Friday, May 31, 2019

Obstruction of Logic

We’ve now all seen Robert Mueller on TV. I, for one, still haven’t read his report. But I have been thinking about Attorney General Bill Barr’s argument that Trump couldn’t have obstructed justice because there was no underlying crime, or at least not enough evidence of an underlying crime.

I’ve tried to think of a simple example to explain this to myself (keep in mind, I’m not a lawyer, so I have about as much insight into these matters as Rudy Giuliani does.) Here’s the hypothetical I came up with. 


Let's say the police in Bedford Falls have a confidential informant who knows that some guy, Brad, has 3 pounds of heroin under his bed. This CI (or "this rat", as Donald Trump would call him) tells the police, as confidential informants do.

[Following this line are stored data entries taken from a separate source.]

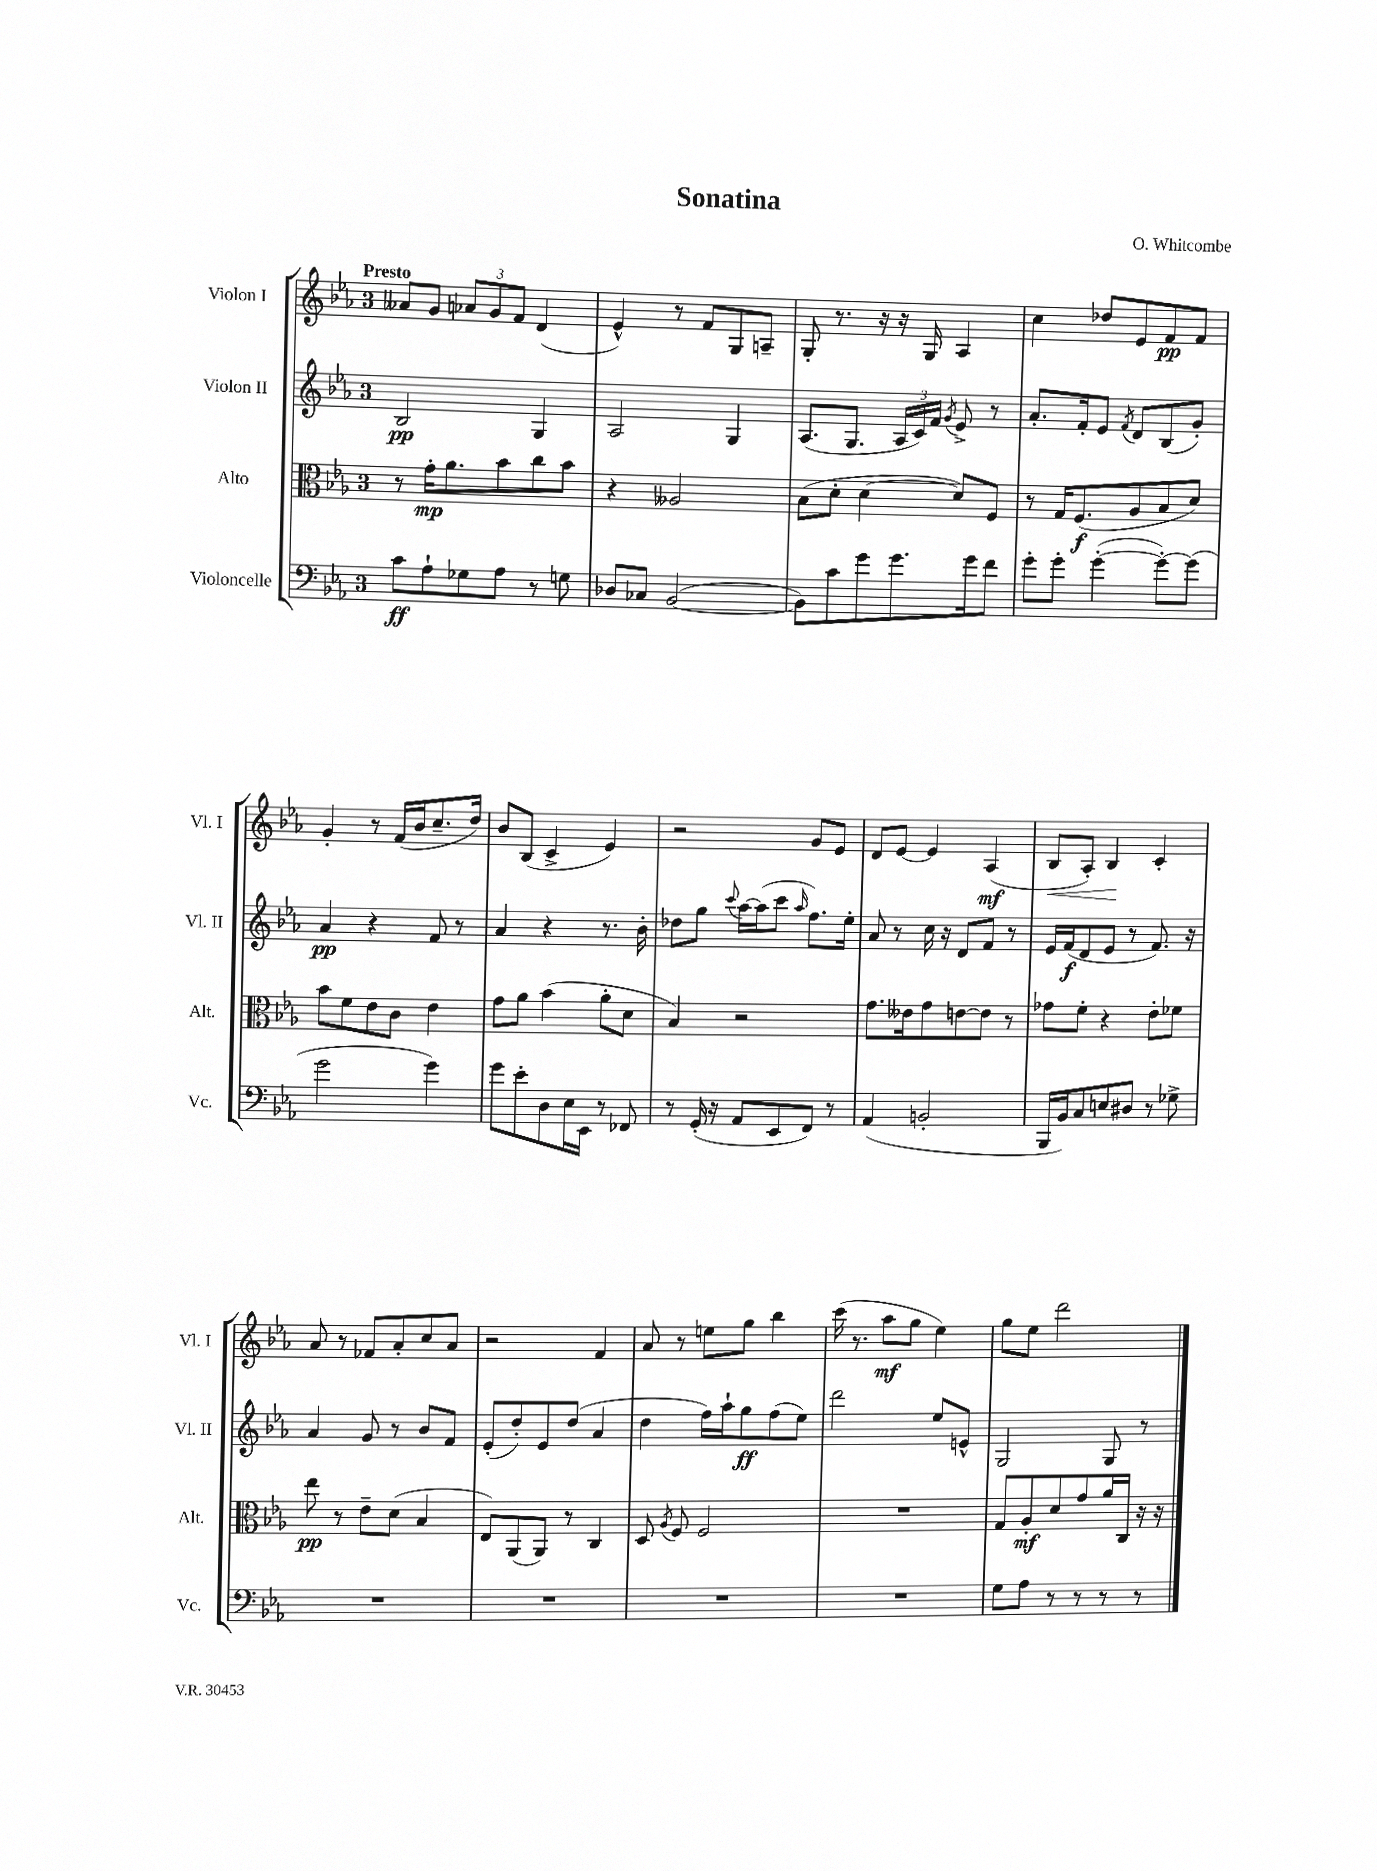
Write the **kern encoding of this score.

**kern	**dynam	**kern	**dynam	**kern	**dynam	**kern	**dynam
*part4	*part4	*part3	*part3	*part2	*part2	*part1	*part1
*staff4	*staff4	*staff3	*staff3	*staff2	*staff2	*staff1	*staff1
*I"Violoncelle	*	*I"Alto	*	*I"Violon II	*	*I"Violon I	*
*I'Vc.	*	*I'Alt.	*	*I'Vl. II	*	*I'Vl. I	*
*clefF4	*	*clefC3	*	*clefG2	*	*clefG2	*
*k[b-e-a-]	*	*k[b-e-a-]	*	*k[b-e-a-]	*	*k[b-e-a-]	*
*M3/4	*	*M3/4	*	*M3/4	*	*M3/4	*
=1	=1	=1	=1	=1	=1	=1	=1
!	!	!	!	!	!	!LO:TX:a:B:t=Presto	!
8c\L	ff	8r	.	2B-/	pp	8a--X/L	.
8A-`\	.	16g'\KL	mp	.	.	8g/J	.
.	.	8.a-\	.	.	.	.	.
8G-X\	.	.	.	.	.	12a-X/L	.
.	.	.	.	.	.	12g/	.
8A-\J	.	8b-\	.	.	.	.	.
.	.	.	.	.	.	12f/J	.
8r	.	8cc\	.	4G/	.	(4d/	.
8Gn\	.	8b-\J	.	.	.	.	.
=2	=2	=2	=2	=2	=2	=2	=2
8D-X/L	.	4r	.	2A-/	.	4e-^^/)	.
8C-X/J	.	.	.	.	.	.	.
([2BB-/	.	2A--X/	.	.	.	8r	.
.	.	.	.	.	.	8f/L	.
.	.	.	.	4G/	.	8G/	.
.	.	.	.	.	.	8An~/J	.
=3	=3	=3	=3	=3	=3	=3	=3
8BB-\L])	.	(8B-\L	.	(8.A-/L	.	8G'/	.
8c\	.	8d'\J	.	.	.	8.r	.
.	.	.	.	8.G/J	.	.	.
8g\	.	[4d\	.	.	.	.	.
.	.	.	.	.	.	16r	.
8.g\	.	.	.	24A-/LL	.	16r	.
.	.	.	.	24c/)	.	.	.
.	.	.	.	.	.	16G/	.
.	.	.	.	24f/JJ	.	.	.
.	.	.	.	8qg/	.	.	.
.	.	8d/L])	.	8e-^/	.	4A-/	.
16g\k	.	.	.	.	.	.	.
8f\J	.	8F/J	.	8r	.	.	.
=4	=4	=4	=4	=4	=4	=4	=4
8g'\L	.	8r	.	8.a-'/L	.	4cc\	.
8g'\J	.	16G/KL	.	.	.	.	.
.	.	(8.F/	f	16f'/k	.	.	.
([4g'\	.	.	.	8e-/J	.	8dd-X/L	.
.	.	.	.	8qf/	.	.	.
.	.	8A-/	.	8d/L	.	8e-/	.
8g'\L_)	.	8B-/	.	(8B-/	.	8f/	pp
(8g\J]	.	8d/J)	.	8g'/J)	.	8f/J	.
!!LO:LB:g=z
=5	=5	=5	=5	=5	=5	=5	=5
2g\	.	8b-\L	.	4a-/	pp	4g'/	.
.	.	8f\	.	.	.	.	.
.	.	8e-\	.	4r	.	8r	.
.	.	8c\J	.	.	.	(16f/LL	.
.	.	.	.	.	.	16b-/J	.
4g\)	.	4e-\	.	8f/	.	8.cc~/	.
.	.	.	.	8r	.	.	.
.	.	.	.	.	.	16dd/Jk)	.
=6	=6	=6	=6	=6	=6	=6	=6
8g\L	.	8g\L	.	4a-/	.	8b-/L	.
8e-'\	.	8a-\J	.	.	.	(8B-/J	.
8D\	.	(4b-\	.	4r	.	4c^/	.
16E-\L	.	.	.	.	.	.	.
16EE-\JJ	.	.	.	.	.	.	.
8r	.	8a-'\L	.	8.r	.	4e-/)	.
8FF-X/	.	8d\J	.	.	.	.	.
.	.	.	.	16b-'\	.	.	.
=7	=7	=7	=7	=7	=7	=7	=7
8r	.	4B-/)	.	8dd-X\L	.	2r	.
(16GG'/	.	.	.	8gg\J	.	.	.
16r	.	.	.	.	.	.	.
.	.	.	.	8qqccc/	.	.	.
8AA-/L	.	2r	.	[16aa-\LL	.	.	.
.	.	.	.	(16aa-\J]	.	.	.
8EE-/	.	.	.	8ccc\J	.	.	.
.	.	.	.	16qqaa-/	.	.	.
8FF/J)	.	.	.	8.ff\L)	.	8g/L	.
8r	.	.	.	.	.	8e-/J	.
.	.	.	.	16ee-'\Jk	.	.	.
=8	=8	=8	=8	=8	=8	=8	=8
(4AA-/	.	8.g\L	.	8a-/	.	8d/L	.
.	.	.	.	8r	.	[8e-/J	.
.	.	16e--X\k	.	.	.	.	.
2BBn'/	.	8g\	.	16cc\	.	4e-/]	.
.	.	.	.	16r	.	.	.
.	.	[8en\	.	8d/L	.	.	.
.	.	8e\J]	.	8f/J	.	(4A-/	mf
.	.	8r	.	8r	.	.	.
=9	=9	=9	=9	=9	=9	=9	=9
!	!	!	!	!	!	!	!LO:HP:b
16BBB-/LL	.	8g-X\L	.	16e-/LL	.	8B-/L	<
16BB-/J)	.	.	.	(16f/J	f	.	.
8C/	.	8f'\J	.	8d/	.	8A-'/J)	.
8En/	.	4r	.	8e-/J	.	4B-/	.
8D#X/J	.	.	.	8r	.	.	.
8r	.	8e-'\L	.	8.f/)	.	4c'/	[
8G-X^\	.	8f-X\J	.	.	.	.	.
.	.	.	.	16r	.	.	.
!!LO:LB:g=z
=10	=10	=10	=10	=10	=10	=10	=10
2.r	.	8ee-\	pp	4a-/	.	8a-/	.
.	.	8r	.	.	.	8r	.
.	.	8e-~\L	.	8g/	.	8f-X/L	.
.	.	(8d\J	.	8r	.	8a-'/	.
.	.	4B-/	.	8b-/L	.	8cc/	.
.	.	.	.	8f/J	.	8a-/J	.
=11	=11	=11	=11	=11	=11	=11	=11
2.r	.	8E-/L)	.	(8e-'/L	.	2r	.
.	.	(8AA-/	.	8dd'/)	.	.	.
.	.	8AA-/J)	.	8e-/	.	.	.
.	.	8r	.	(8dd/J	.	.	.
.	.	4C/	.	4a-/	.	4f/	.
=12	=12	=12	=12	=12	=12	=12	=12
2.r	.	8D/	.	4dd\	.	8a-/	.
.	.	8qA-/	.	.	.	.	.
.	.	8F/	.	.	.	8r	.
.	.	2F/	.	16ff\LL)	.	8een\L	.
.	.	.	.	16aa-`\J	.	.	.
.	.	.	.	8gg\	ff	8gg\J	.
.	.	.	.	(8ff\	.	4bb-\	.
.	.	.	.	8ee-\J)	.	.	.
=13	=13	=13	=13	=13	=13	=13	=13
2.r	.	2.r	.	2ddd\	.	(16ccc\	.
.	.	.	.	.	.	8.r	.
.	.	.	.	.	.	8aa-\L	mf
.	.	.	.	.	.	8gg\J	.
.	.	.	.	8ee-/L	.	4ee-\)	.
.	.	.	.	8en^^/J	.	.	.
=14	=14	=14	=14	=14	=14	=14	=14
8G\L	.	8G/L	.	2G/	.	8gg\L	.
8A-\J	.	8A-'/	mf	.	.	8ee-\J	.
8r	.	8d/	.	.	.	2ddd\	.
8r	.	8g/	.	.	.	.	.
8r	.	16a-/L	.	8G/	.	.	.
.	.	16C/JJ	.	.	.	.	.
8r	.	16r	.	8r	.	.	.
.	.	16r	.	.	.	.	.
==	==	==	==	==	==	==	==
*-	*-	*-	*-	*-	*-	*-	*-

The police get a warrant to search Brad's apartment. Brad sees them coming, quickly bars his reinforced steel door, refuses to answer the police’s pounding on it, while his girlfriend, Beverly, flushes the heron down the toilet. Brad successfully prevents the cops from entering the apartment until all traces of the smack are gone. Whew, that was close! 

Voilà! Brad did his damnedest to delay the police searching his apartment, but he didn’t “obstruct justice” because, at the end of the day, the police found no evidence of a crime. No evidence of a crime means no crime, means no justice to obstruct. Perfectly logical, I guess.